Impress your guests with this absolutely decadent dessert. What can go wrong, Chocolate Almond, Espresso & Armaretto, OMG!!
40gm Brown Sugar
½ Egg
25gm Butter
100gm Flour
25gm Ground Almond
2gm Baking Powder
1gm Salt
15gm Cocoa Powder
15gm Instant Coffee
2gm Vanilla Essence
40gm Small Batch Chocolate Almond Butter
60gm Milk
80gm Caster Sugar
15gm Cocoa Powder
50ml Amaretto Shot
30ml Espresso Shot
220ml Hot Water
Cream Egg & Sugar, add cooled melted butter. Sieve together Flour, Ground Almond, Baking Powder, Salt, Instant Coffee & 1st Cocoa. Add alternately with Milk, Vanilla & Small Batch Chocolate Almond Butter. Portion 60 grams batter loosely into buttered & floured molds (Dariole), don't press down.

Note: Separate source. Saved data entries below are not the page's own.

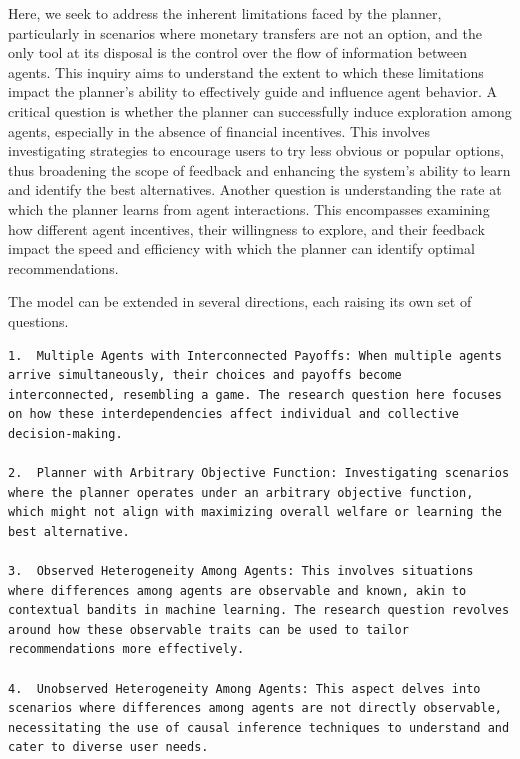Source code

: \documentclass[
  letterpaper,
  numbers=noenddot,
  DIV=11]{scrreprt}
\theoremstyle{plain}
\theoremstyle{definition}
\theoremstyle{remark}
\begin{document}
Here, we seek to address the inherent limitations faced by the planner,
particularly in scenarios where monetary transfers are not an option,
and the only tool at its disposal is the control over the flow of
information between agents. This inquiry aims to understand the extent
to which these limitations impact the planner's ability to effectively
guide and influence agent behavior. A critical question is whether the
planner can successfully induce exploration among agents, especially in
the absence of financial incentives. This involves investigating
strategies to encourage users to try less obvious or popular options,
thus broadening the scope of feedback and enhancing the system's ability
to learn and identify the best alternatives. Another question is
understanding the rate at which the planner learns from agent
interactions. This encompasses examining how different agent incentives,
their willingness to explore, and their feedback impact the speed and
efficiency with which the planner can identify optimal recommendations.

The model can be extended in several directions, each raising its own
set of questions.

\begin{verbatim}
1.  Multiple Agents with Interconnected Payoffs: When multiple agents arrive simultaneously, their choices and payoffs become interconnected, resembling a game. The research question here focuses on how these interdependencies affect individual and collective decision-making.

2.  Planner with Arbitrary Objective Function: Investigating scenarios where the planner operates under an arbitrary objective function, which might not align with maximizing overall welfare or learning the best alternative.

3.  Observed Heterogeneity Among Agents: This involves situations where differences among agents are observable and known, akin to contextual bandits in machine learning. The research question revolves around how these observable traits can be used to tailor recommendations more effectively.

4.  Unobserved Heterogeneity Among Agents: This aspect delves into scenarios where differences among agents are not directly observable, necessitating the use of causal inference techniques to understand and cater to diverse user needs.
\end{verbatim}
\end{document}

Sprinkle remaining sugar/cocoa on top. Mix Espresso Shot, hot water and Amaretto and pour 50grams over each pudding.
Bake at 160c for 20 minutes. Watch, if sauce starts to boil over sides open the oven to cool and drop temperature to 140c for remaining cooking time. Pudding should turn out easily with sauce flowing over the top. Serve with quality ice-cream and berries.